An essayist is born | Ammi Midstokke
In the spring of 1990, when I was 11 years old and newly minted in the public school system, I hammered out an essay on purple paper with an ancient typewriter.
My dad had recently met the neighbors, whose private beach we had turned into our secret swimming spot. When they arrived in summer from their Palo Alto home, instead of kicking us off their land, they pulled their floating dock into the water so we could jump off of it.
We lived above the lakeshore by 2 miles of dirt road, disconnected from a lakeside HOA of retired or wealthy, and were regularly kicked off their tennis courts and docks.
We kept returning anyway.
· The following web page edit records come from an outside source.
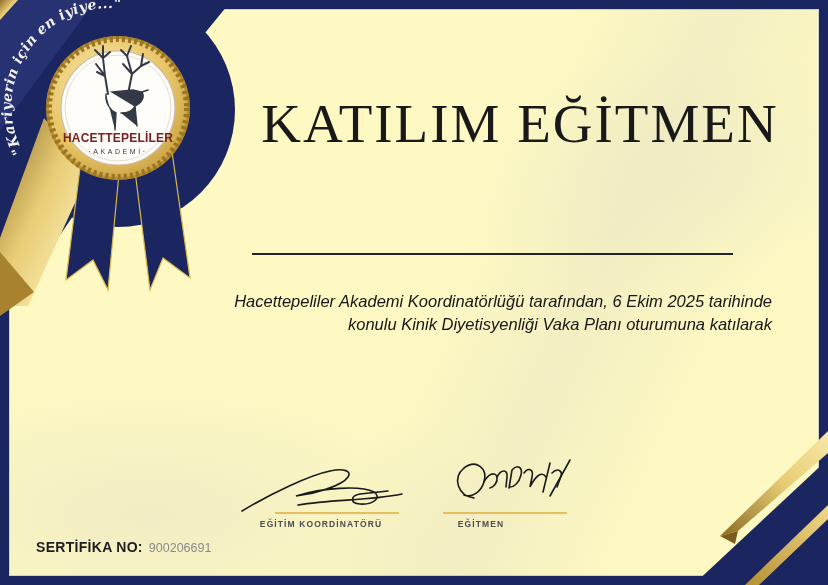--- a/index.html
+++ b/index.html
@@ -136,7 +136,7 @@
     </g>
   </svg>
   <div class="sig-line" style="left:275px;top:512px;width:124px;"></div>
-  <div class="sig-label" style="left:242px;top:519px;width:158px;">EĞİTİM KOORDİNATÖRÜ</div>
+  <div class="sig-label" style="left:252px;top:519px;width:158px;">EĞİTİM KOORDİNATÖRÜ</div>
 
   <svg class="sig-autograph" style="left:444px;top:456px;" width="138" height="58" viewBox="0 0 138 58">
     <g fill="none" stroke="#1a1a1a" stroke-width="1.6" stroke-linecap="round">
The only time we saw other children was when they were visiting their grandparents during summer vacation. They had cleaner clothes than us, but could never catch the snapping turtles and got squeamish about putting grasshoppers on fishing hooks. None of them had ever seen Bigfoot, which further diminished the credibility of city kids.
“These spaces are for people in the HOA,” the association told us, in a shielded form of age and country riffraff discrimination. They said it in front of the visiting kids, who didn’t even know where the geese laid their eggs, but were given reigning privilege of the bay and told to steer clear of us scrappy hilltop, homeschooled kids. In the winter, we’d break into their abandoned houses of sheetless mattresses, and steal what small treasures we could find: nail polish, a can of chili.
The people who shared their several hundred feet of silver-pebbled and secluded beach were liberals, which may have been where I learned the word. He was a retired architect, and his wife of Finnish descent was always learning a new instrument or language or art form.
Their adult son, Pete, lived with them on account of his schizophrenia, which kept him medicated in a way that made him seem like a cloud that was hovering around the dinner table, until he spoke. It was rare that he spoke, but when he did, it was always something good, like an observation of how pretty all airline stewardesses were.
The neighbors believed in the arts. When they pulled Pete out of college because the voices had grown too destructive, he learned how to paint, or maybe it was just in him all along. His paintings were as simple and complex as he was: entire landscapes of story, told in five colors.
One day, the summer-neighbors gave me that heavy typewriter. It was the kind where your fingers develop tiny biceps from pushing down the keys. I begged for my mom to go to the store and get me ribbon so I could restore the machine and write the Great American Novel. While I have volumes of handwritten diaries, there is little evidence of my typing years.
Except this essay, titled “Earth Day,” that has B+ scrawled on the front, with no indication of why it did not merit a higher score. As far as I can tell, it was – and remains – a work of genius, if not a prophetic page of prose. The question, it seems, was what would happen in the future, and I am happy to report that, even at the age of 11, I had established a precarious tightrope walk between calamity and optimism.
“We may have a cure for AIDS, but what good will that do if we’re not alive?” I posit. I suggest that we’ll run out of gas and have to ride bikes, though wonder if I might use a hot-air balloon instead (demonstrating my limited knowledge of how hot-air balloons function). I worry what we’ll do if we drink all the water, if all the animals go extinct, or we start World War III. (Check, check, and check.) Bread might cost $50 a loaf, and “Instead of books, we would all have little pocket computers.”
For a kid who lived without electricity or running water, I was pretty perceptive about over-reliance on technology, even as I touted the possibility of air bikes and air scooters. One can hope.
The neighbors asked often about my writing, and I sent them typed letters with excessive punctuation. When in doubt, more exclamation marks seemed a solid strategy. They celebrated every paragraph and believed wholeheartedly in my pursuit of becoming a playwright or novelist, or my pursuit of anything, really.
Every Christmas, the husband wrote a letter that left us in stitches: an instruction manual about his new pacemaker (with photographs of a broken water pump and diagrams for operation). They sent wild gifts, like Sea Monkeys, which I had never seen, but both my parents lit up like it was 1964 and they were 7 again. The letters, like the typewriter, were of great influence to my writing career before I even knew I had one.
But the summer neighbors were elderly already, and so I never got to tell them thank you in the way they deserved. First the wife died, leaving the husband bereft for his remaining years, and the Christmas letters stopped. It was just the two men who came every summer, a pair of womanless bodies in a house that slowly lost the shine and color she brought to it. One does not recognize the substance of others until it fades with their ghost.
Yet somehow, they seemed to recognize the substance of me, even as it was forming in my young mind and eager fingers. There are those who see beyond the trappings of our circumstance – our dirty jeans and unkempt hair and poverty and lack of education – into the possibilities of light and wonder that are unfurling in young and tender tendrils of promise.
I don’t know how to send gratitude into the afterlife. I can only hope the tip-tapping of my fingers on the keys these days transcends the veil between us.